Waiting… desperately wants to be Kevin Smith goes to Bennigan’s. That’s setting the bar adorably low but this laughless, joyless raunch-fest can’t even manage that.
It’s tempting to say that Waiting… is completely worthless but I’m a big believer in singling out moments of inspiration in steaming piles of horse shit like this. So I will dutifully dole out props to a character, performance and scene that brought me to the verge of mild amusement.
The great Chi McBride, of The Secret Diary of Desmond Pfieffer fame, plays the restaurant’s resident philosopher and unlicensed shrink, a thoughtful man in a thoughtless film.
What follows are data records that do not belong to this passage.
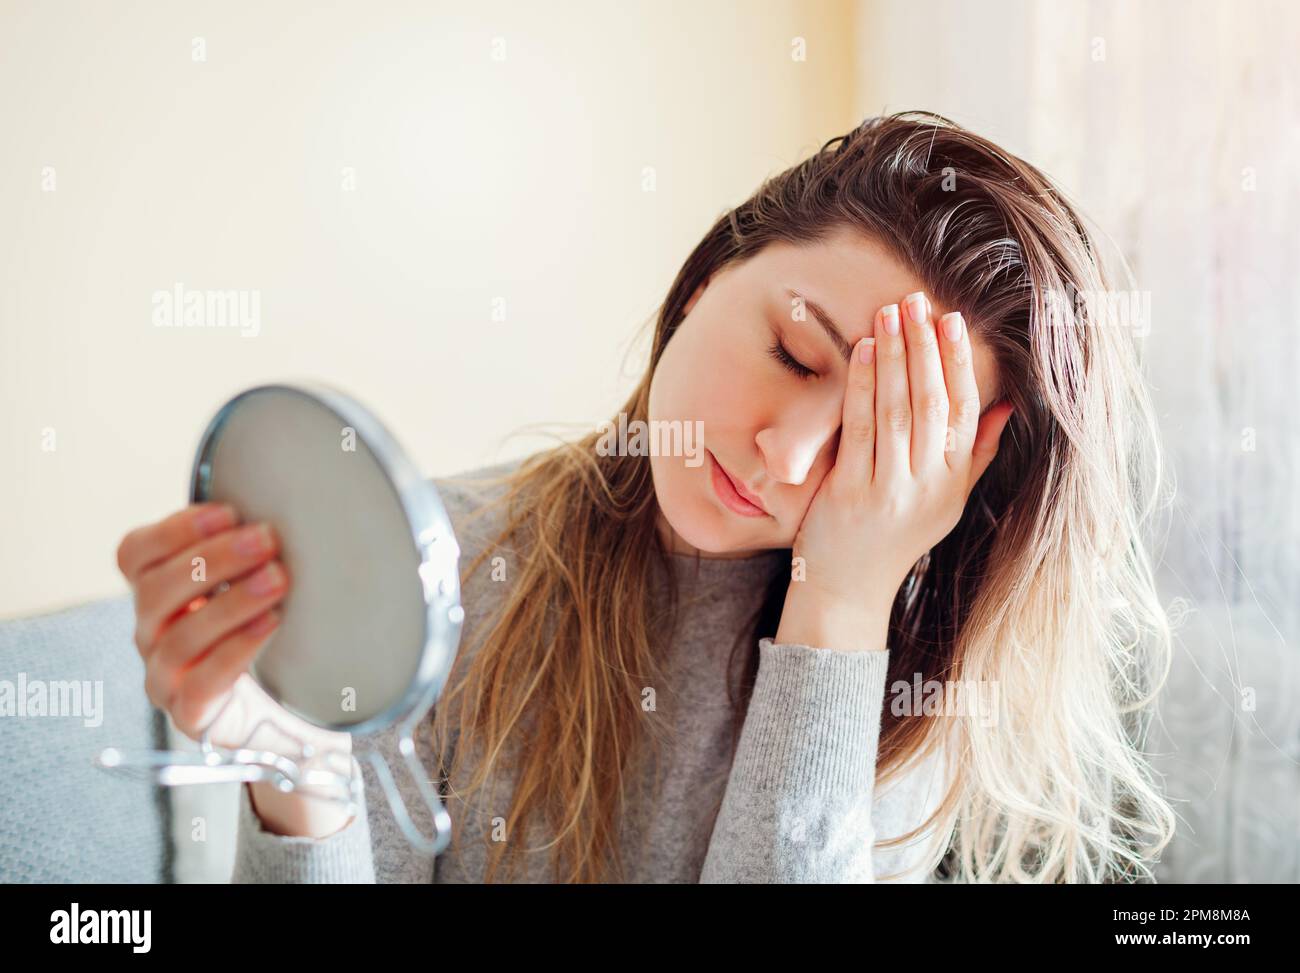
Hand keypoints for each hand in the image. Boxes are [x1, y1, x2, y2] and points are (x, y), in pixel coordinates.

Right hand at [117, 503, 354, 834]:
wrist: (290, 713)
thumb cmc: (271, 633)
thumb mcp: (260, 583)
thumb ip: (257, 548)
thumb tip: (300, 499)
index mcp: (158, 594)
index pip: (135, 555)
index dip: (174, 530)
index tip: (229, 511)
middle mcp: (152, 635)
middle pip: (154, 591)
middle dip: (213, 559)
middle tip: (265, 540)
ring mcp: (166, 678)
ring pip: (178, 637)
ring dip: (231, 602)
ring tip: (277, 579)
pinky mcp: (192, 715)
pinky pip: (201, 684)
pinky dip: (235, 650)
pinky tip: (270, 624)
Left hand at [776, 291, 1013, 650]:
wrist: (848, 590)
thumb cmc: (894, 540)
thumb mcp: (945, 502)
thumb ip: (976, 455)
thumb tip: (1006, 407)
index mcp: (953, 482)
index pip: (965, 412)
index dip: (959, 363)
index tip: (953, 321)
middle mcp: (927, 485)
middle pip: (932, 403)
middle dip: (925, 348)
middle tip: (919, 302)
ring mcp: (889, 490)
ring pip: (898, 411)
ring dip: (894, 357)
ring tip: (890, 314)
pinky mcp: (851, 494)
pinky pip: (860, 430)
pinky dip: (862, 387)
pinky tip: (861, 352)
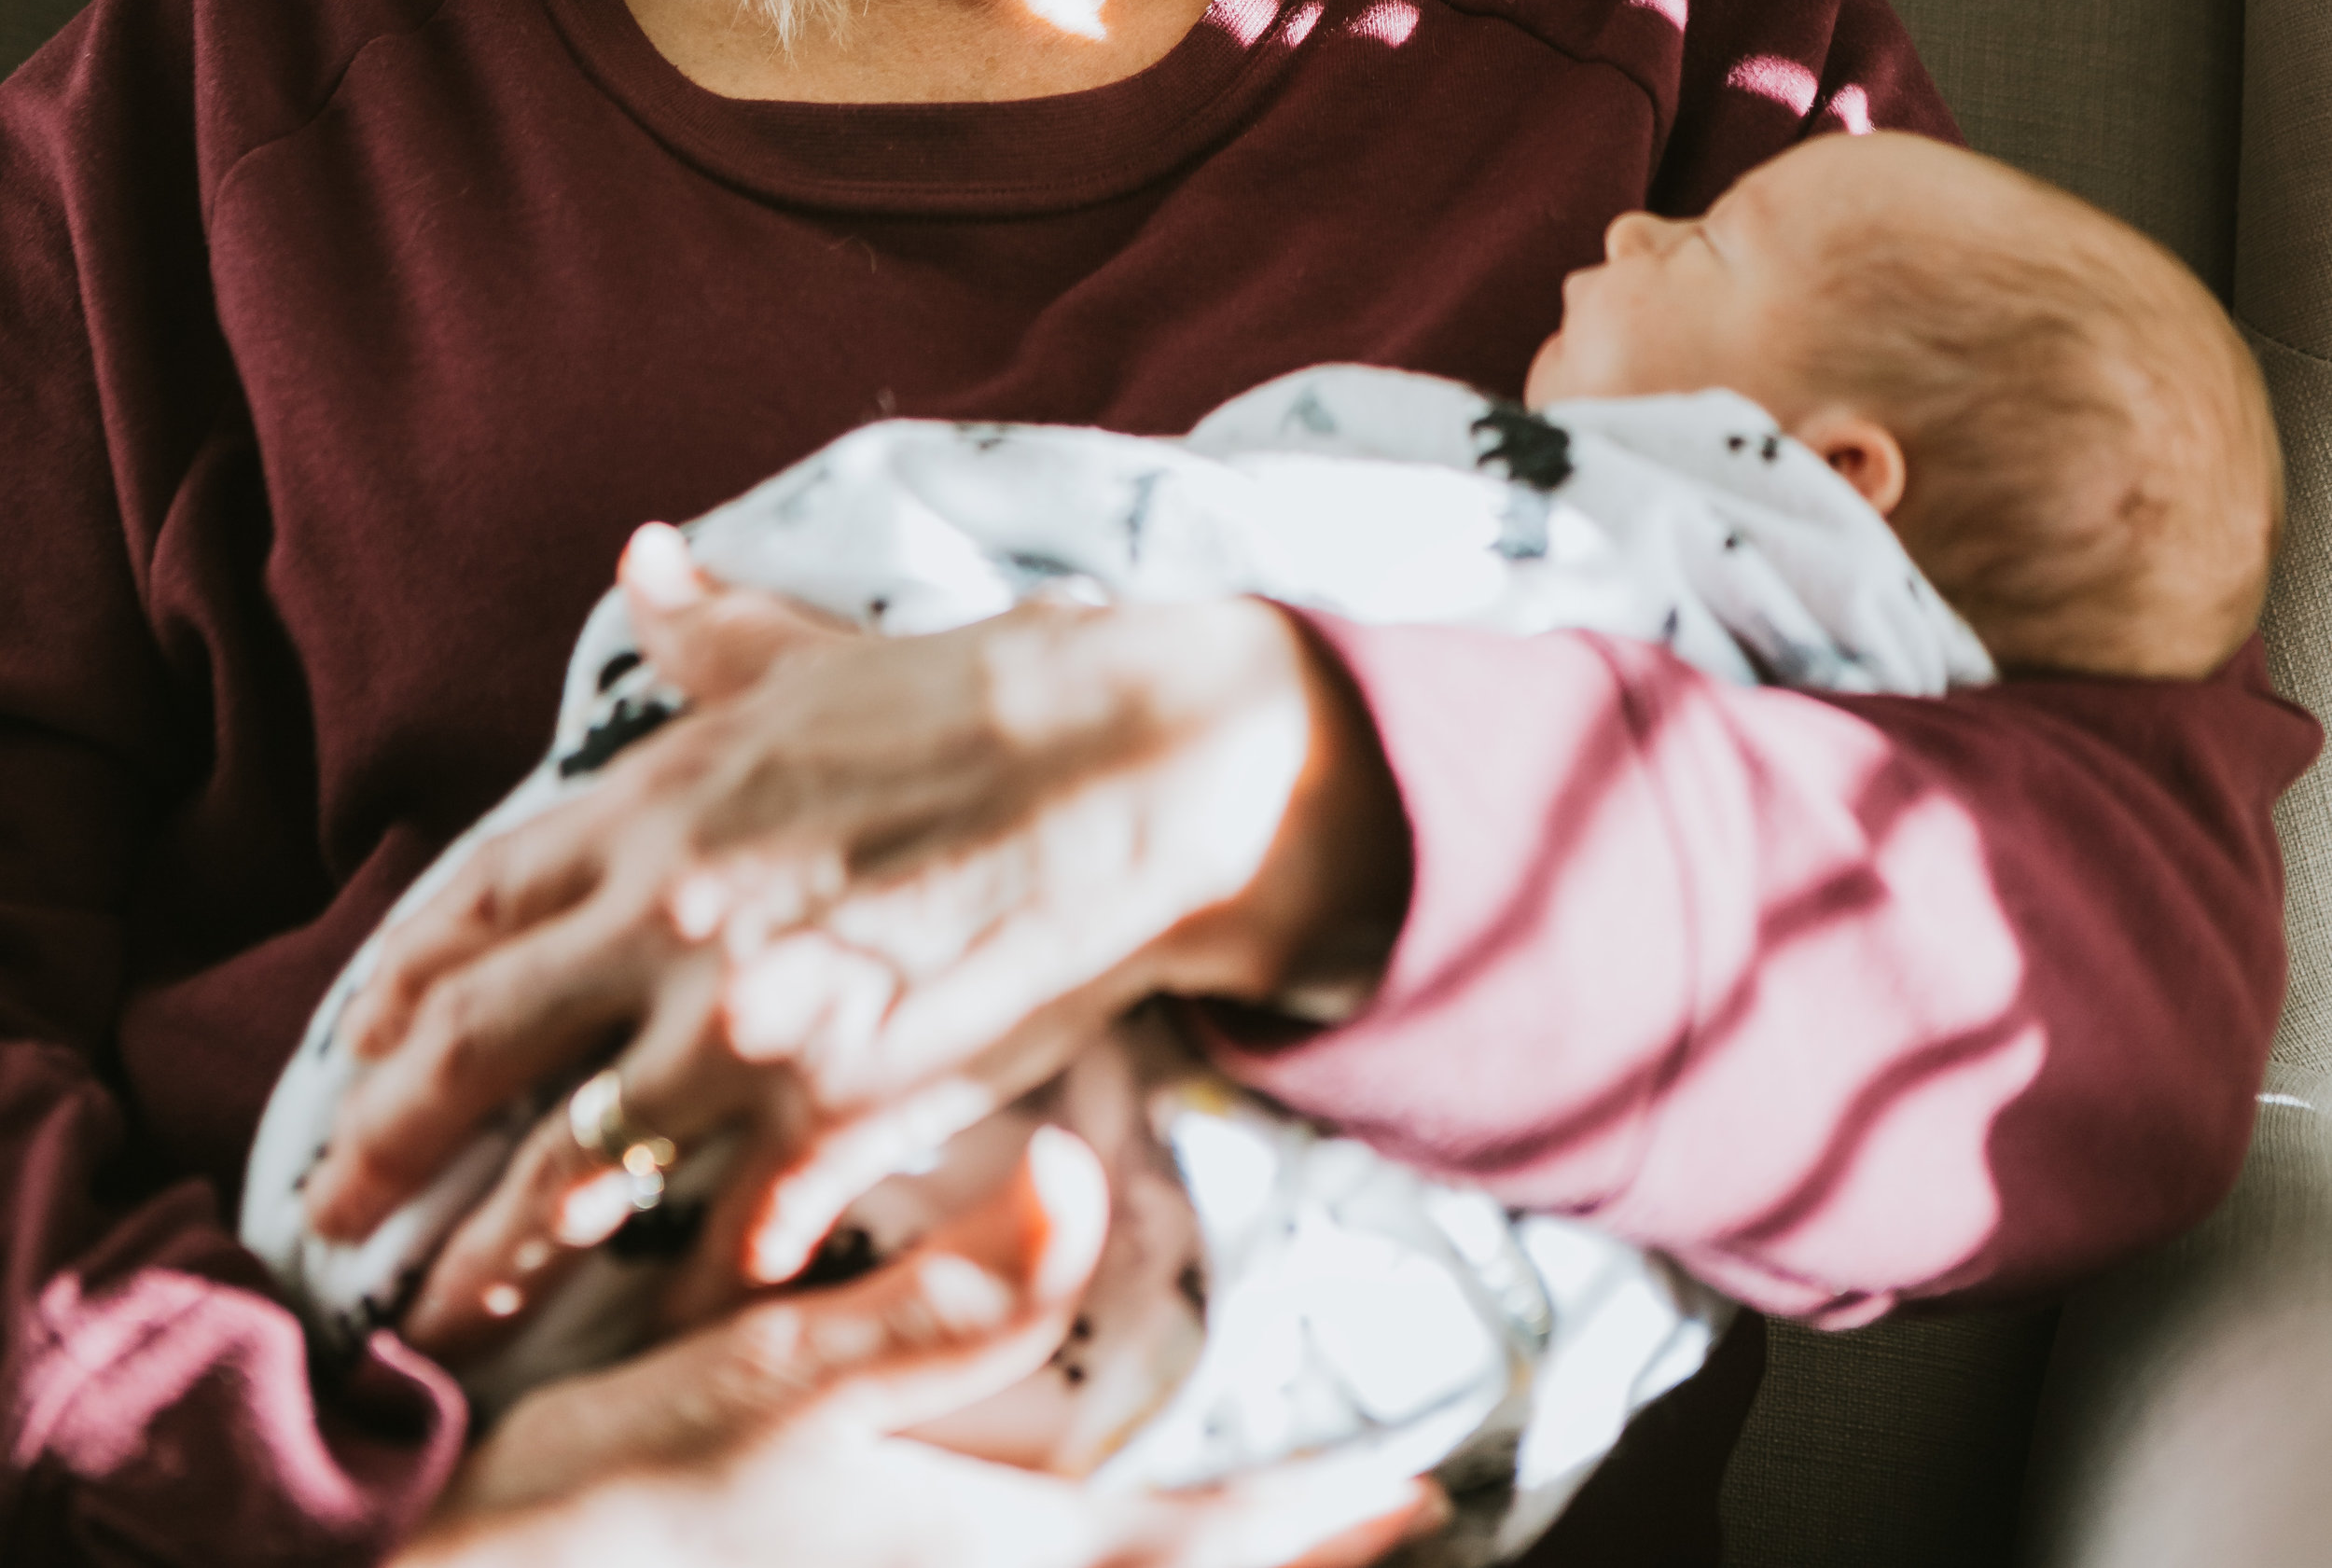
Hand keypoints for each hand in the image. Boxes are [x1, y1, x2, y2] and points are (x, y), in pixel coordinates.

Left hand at [309, 543, 1408, 1355]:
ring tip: (447, 1307)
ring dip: (493, 1250)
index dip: (405, 982)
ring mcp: (748, 1020)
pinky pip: (726, 1229)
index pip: (478, 903)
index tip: (366, 1038)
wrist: (1142, 765)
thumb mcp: (821, 654)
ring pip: (569, 1169)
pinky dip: (684, 1282)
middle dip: (385, 1138)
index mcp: (660, 800)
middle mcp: (674, 915)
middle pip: (476, 1047)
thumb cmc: (986, 696)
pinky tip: (653, 1315)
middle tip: (337, 1204)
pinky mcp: (840, 1104)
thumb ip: (716, 631)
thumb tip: (643, 560)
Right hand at [403, 1126, 1441, 1567]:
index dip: (1318, 1515)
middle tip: (1385, 1508)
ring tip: (1267, 1520)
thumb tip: (1077, 1181)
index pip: (1193, 1548)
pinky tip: (1057, 1519)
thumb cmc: (597, 1504)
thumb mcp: (762, 1380)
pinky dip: (1082, 1553)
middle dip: (1275, 1555)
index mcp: (979, 1553)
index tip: (1430, 1477)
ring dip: (1184, 1560)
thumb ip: (934, 1298)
In the movie’s one moment of inspiration, he explains to Dean that the restaurant was in a bad place three years earlier, before the tricking coworkers into seeing your penis game breathed new life into the entire establishment and allowed both the restaurant and its employees to get through this tough spot and evolve.
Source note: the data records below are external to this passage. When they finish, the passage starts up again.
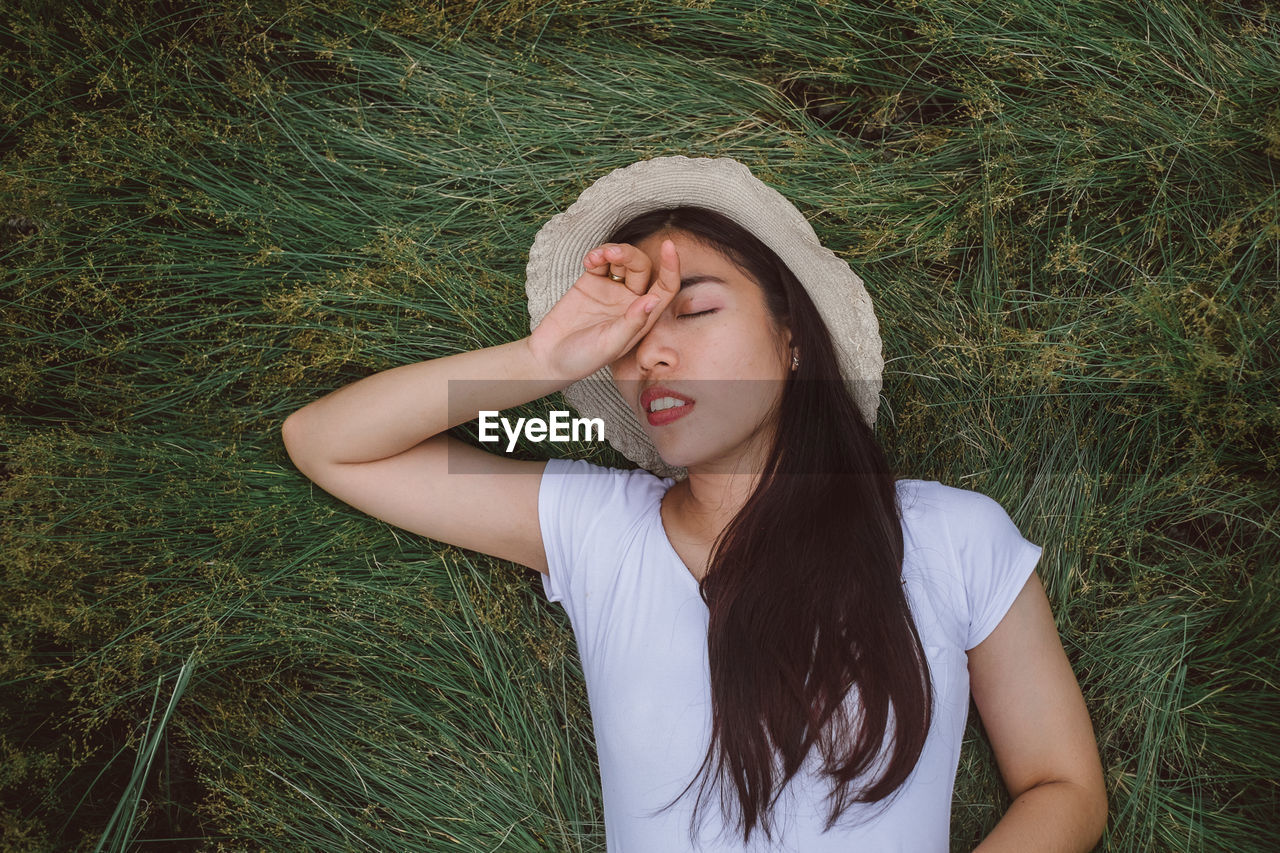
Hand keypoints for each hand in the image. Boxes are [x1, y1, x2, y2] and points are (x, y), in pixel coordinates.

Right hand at [527, 239, 680, 380]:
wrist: (549, 356)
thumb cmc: (582, 358)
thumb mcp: (610, 345)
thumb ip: (632, 323)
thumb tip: (653, 301)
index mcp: (642, 318)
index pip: (665, 289)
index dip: (671, 268)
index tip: (669, 246)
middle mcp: (630, 302)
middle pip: (641, 268)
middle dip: (629, 255)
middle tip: (611, 254)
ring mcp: (611, 290)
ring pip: (622, 260)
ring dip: (613, 251)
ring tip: (596, 256)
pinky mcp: (591, 283)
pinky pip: (600, 261)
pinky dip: (597, 255)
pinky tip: (589, 260)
McBride’s unlikely paragon of wisdom asks Dean to figure out what his personal version of the tricking-people-into-looking-at-your-penis game is and then pursue it so that he can get past the funk he’s personally mired in. McBride beautifully underplays the character and the moment. The idea of something as aggressively stupid and juvenile as a game where people try to trick coworkers into looking at their naked penis as a metaphor for personal growth and evolution is clever but even at its best, Waiting… isn't actually funny.
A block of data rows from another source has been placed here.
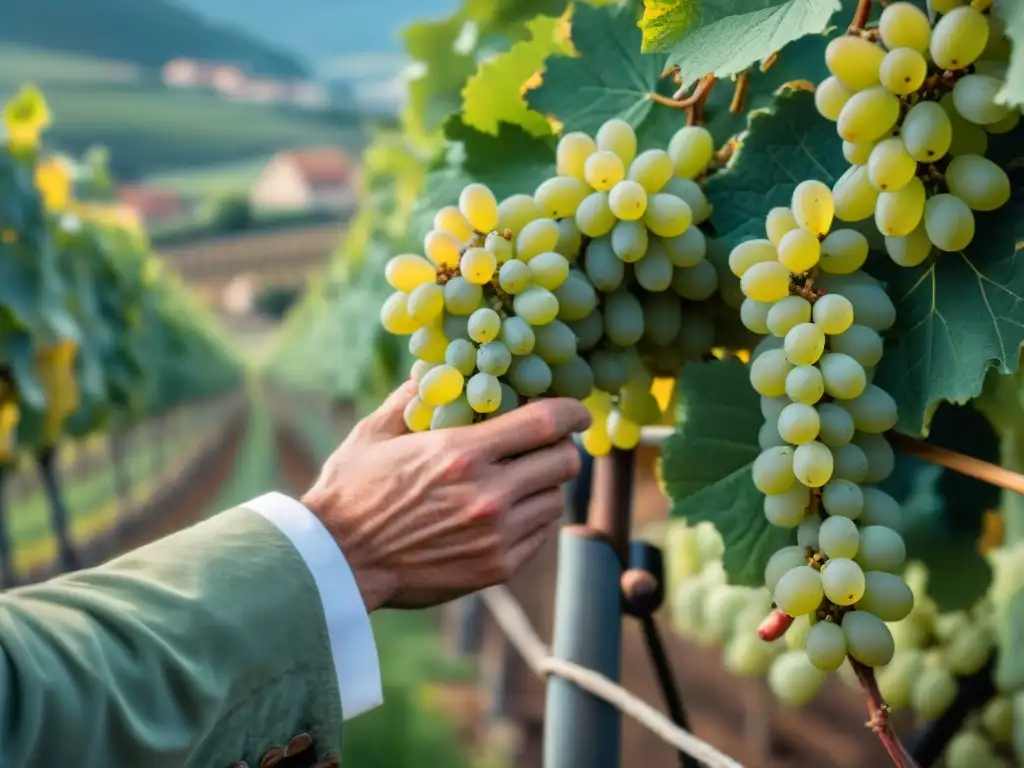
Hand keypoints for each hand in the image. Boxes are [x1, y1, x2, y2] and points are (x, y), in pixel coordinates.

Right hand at [302, 381, 590, 611]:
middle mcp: (488, 494)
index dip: (571, 410)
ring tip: (520, 479)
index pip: (545, 423)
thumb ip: (412, 397)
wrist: (337, 563)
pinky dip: (531, 519)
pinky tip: (506, 512)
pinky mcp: (497, 568)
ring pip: (555, 499)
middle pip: (563, 461)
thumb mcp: (374, 433)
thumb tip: (437, 370)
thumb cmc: (351, 492)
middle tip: (546, 444)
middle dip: (561, 447)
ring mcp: (496, 535)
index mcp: (461, 453)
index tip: (576, 408)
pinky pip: (539, 534)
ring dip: (544, 485)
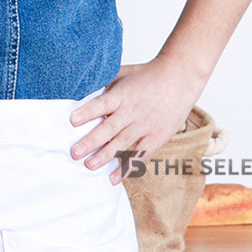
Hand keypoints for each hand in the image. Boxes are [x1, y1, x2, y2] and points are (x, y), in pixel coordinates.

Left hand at [68, 53, 206, 183]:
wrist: (179, 77)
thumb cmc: (148, 74)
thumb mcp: (123, 73)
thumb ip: (105, 83)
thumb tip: (84, 90)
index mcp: (122, 95)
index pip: (101, 104)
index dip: (87, 112)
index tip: (72, 121)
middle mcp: (132, 111)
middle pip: (109, 128)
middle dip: (90, 141)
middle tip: (74, 152)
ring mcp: (145, 125)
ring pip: (122, 143)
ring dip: (105, 156)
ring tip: (89, 165)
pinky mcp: (156, 137)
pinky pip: (140, 154)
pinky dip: (127, 167)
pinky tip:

The sheer volume of people who’ve worked in food service at some point helps explain why a movie this dreadful could develop a sizable cult following. But I suspect the film’s cult status is also attributable to a scene where a cartoonishly nasty customer sends back her meal as unacceptable and seemingly the entire crew decides to “flavor” the nasty woman’s plate with something disgusting from their own bodies, from a giant gob of spit to a generous helping of dandruff.
The scene doesn’t really even try to be funny. It’s content to be gross in an unfortunately memorable way. That’s true of the film as a whole. For possibly the first time in my life, I actually rented the R-rated version of Waiting… instead of the unrated version. I’m glad I did. It’s not the profanity or the raunch or the slurs that I found offensive so much as the laziness and the stupidity.
Watching Waiting… made me realize that I didn’t hate Reynolds as the start of his career out of a knee jerk hostility towards handsome frat boy types. During the Van Wilder phase of his career, his movies generally were legitimately terrible, and his glib delivery of awful dialogue made everything worse.
Reynolds has subsequently evolved into a terrific comic performer and a dramatic actor of some depth. I’m particularly fond of his under-the-radar performances in The Voices and Mississippi Grind.
Reynolds was destined for bigger and better things so it is perhaps not surprising that he did not return to the Waiting… franchise for the movie’s 2009’s direct-to-DVD sequel Still Waiting…
He probably made a wise choice. In an excruciatingly awkward interview with Rolling Stone blurb artist Peter Travers, Long responds to a question about performances he’s embarrassed by with, “I did a cameo in a sequel to Waiting.... I’m truly embarrassed by that one.” He went on to specify that what he regretted was “being part of a movie that is offensive.”
The idea that a man who starred in a movie as offensive and indefensible as Waiting… could be embarrassed by its sequel fascinates me. I’m so morbidly fascinated by the prospect of a movie that’s like Waiting… but somehow worse and more offensive, to the point where even the actors in it are offended by it, that I’m strongly considering writing up the sequel for This Looks Terrible!
Could Still Waiting… possibly be as terrible as Long makes it out to be? I intend to find out because I am a masochist and a glutton for punishment. I’m warning you, however, that in my Still Waiting… This Looks Terrible! article I will try to trick you into looking at my penis.
So you have that to look forward to, and also to dread. That goes double for me.